Editeur : Les Humanoïdes Associés
(Pour public averti)
Au départ, dans les années 1960, Moebius, c’était juste un petit pseudo confidentiel que le dessinateur de Blueberry avait utilisé pour signer quelques courts récits dans Hara Kiri. Au milieu des années ’70, c’est ce nom que Jean Giraud adoptera définitivement pour signer l’autre versant de son oeuvre, celui où il laisse voguer son trait au gré de ses improvisations et de son imagination génératrice d'univers science-fictionnesques, psychédéliques, inédits.
Le lectorat sera d'abord dérouté par La Déviation, Le Bandard Fou, Cauchemar blanc, L’Homme est-il bon ?, Arzach (une des premières BD en couleurs directes, avec le Lycaon d’Alex Barbier) et Le Garage hermétique de Jerry Cornélius. Un ensemble de récits marquants, aujourd’hui considéré comme un tournant important dans l’évolution du "neuvième art". Certains d’entre eux n’ont pas pris une ride, d’autres, devenus un peu rébarbatifs à lire ou à l’humour vieilli, font office de témoignage d’une époque. Ce qui est indéniable, c’est que cette virtuosité, cette liberté de ton, l’inventivité des mondes, ces mises en pages dynamiques, ces reliefs rendus à grand renfort de hachures, tout cela impressionne et influence encore les nouvelles générations de créateurs d'images.
Originellement paru aux éditions du Fromage en 1974, Le Bandard Fou est un délire humoristique et grivois, dont on ne se lasse pas. Preuve en est la fréquence impressionnante de ses rééditions (en alternance : en couleur, en noir et blanc, isolé ou inclus dans une compilation. Ah, le marketing !).

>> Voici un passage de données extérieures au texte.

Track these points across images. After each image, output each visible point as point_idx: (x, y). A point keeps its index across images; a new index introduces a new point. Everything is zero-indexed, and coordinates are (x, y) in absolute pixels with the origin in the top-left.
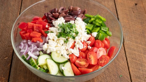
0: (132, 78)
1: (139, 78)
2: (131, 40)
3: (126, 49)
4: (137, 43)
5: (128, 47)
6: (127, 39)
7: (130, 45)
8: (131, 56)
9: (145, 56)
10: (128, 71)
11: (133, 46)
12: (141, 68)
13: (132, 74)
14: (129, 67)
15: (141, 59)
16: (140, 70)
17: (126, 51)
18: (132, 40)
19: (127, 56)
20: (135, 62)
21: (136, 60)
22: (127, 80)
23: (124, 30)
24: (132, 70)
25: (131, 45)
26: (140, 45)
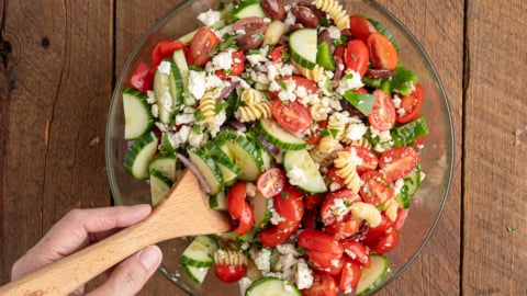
0: (467, 227)
1: (488, 227)
2: (492, 80)
3: (467, 117)
4: (511, 94)
5: (476, 109)
6: (479, 73)
7: (485, 101)
8: (479, 147)
9: (524, 147)
10: (459, 202)
11: (493, 107)
12: (500, 191)
13: (468, 213)
14: (466, 185)
15: (508, 158)
16: (495, 198)
17: (468, 123)
18: (495, 78)
19: (467, 146)
20: (488, 169)
21: (492, 162)
22: (450, 234)
23: (478, 30)
24: (472, 200)
25: (488, 103)
26: (519, 103)
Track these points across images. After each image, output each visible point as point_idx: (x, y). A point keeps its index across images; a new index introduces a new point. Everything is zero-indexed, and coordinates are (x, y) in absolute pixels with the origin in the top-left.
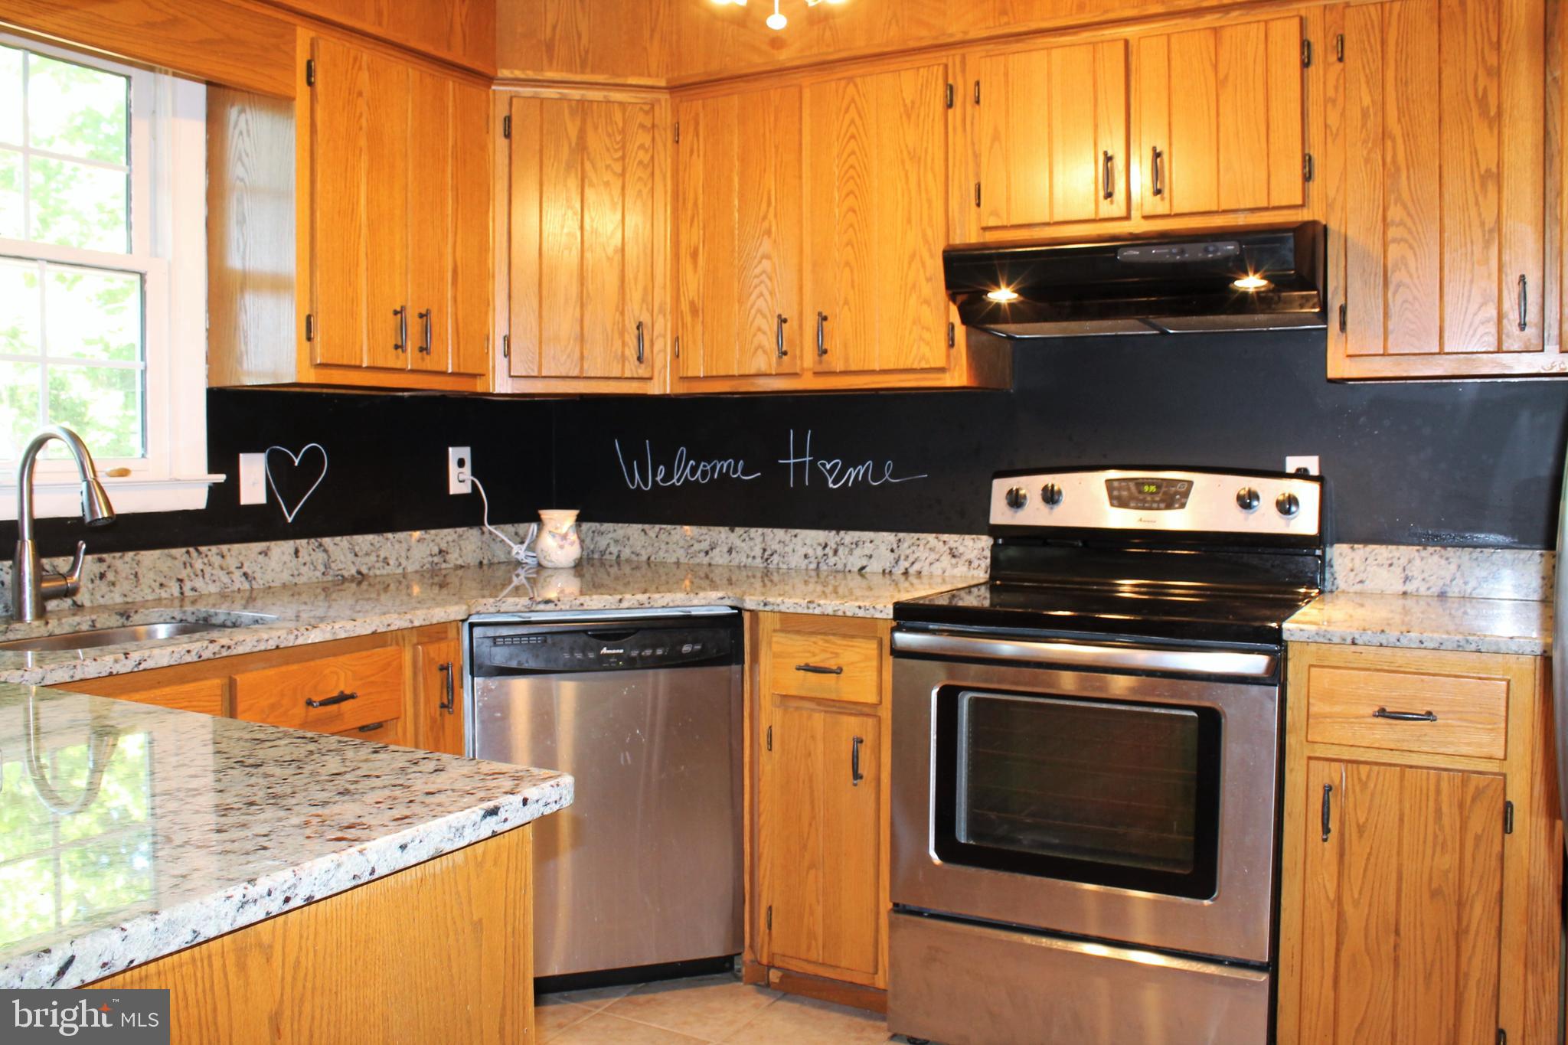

Il raconte les mésaventures rocambolesques d’un anti-héros, victime d'une trique "hors saison", aux proportions indécentes. Voilà bien un affront aussi incontrôlable qu’impardonnable sur la planète Souldaï, car ce n’est qu’à l’automne qu’il faut honorer la Pondeuse ! Notre quidam, ex-vendeur de pousse-boulettes, tentera de semer la police anti-foutre, son appendice turgescent provoquera la convoitise nymphomane de Dame Kowalsky… et sera la cause d’une invasion. On remarquera au passage d’amusants clins-d’yeux aux pirates d’Astérix ou encore à Dumbo. Sans queue ni tête, tout ça ? Pas banal, en tout cas.
Ce qu’il y a de particulier aussi dans Le Bandard Fou, c’est que les planches de l’histoire ne sont imprimées que sur la droite de la double page, les pages gauches affichant une lente progression de grandes illustrations intrigantes. Comme si Moebius s’adressait en parallèle aux deux hémisphères du cerveau du lecteur pour mieux lui faire perdre ses repères. Une expérimentation auquel on se prête volontiers, mais dont on ne peut ressortir qu’halluciné. Vous voilà prévenus.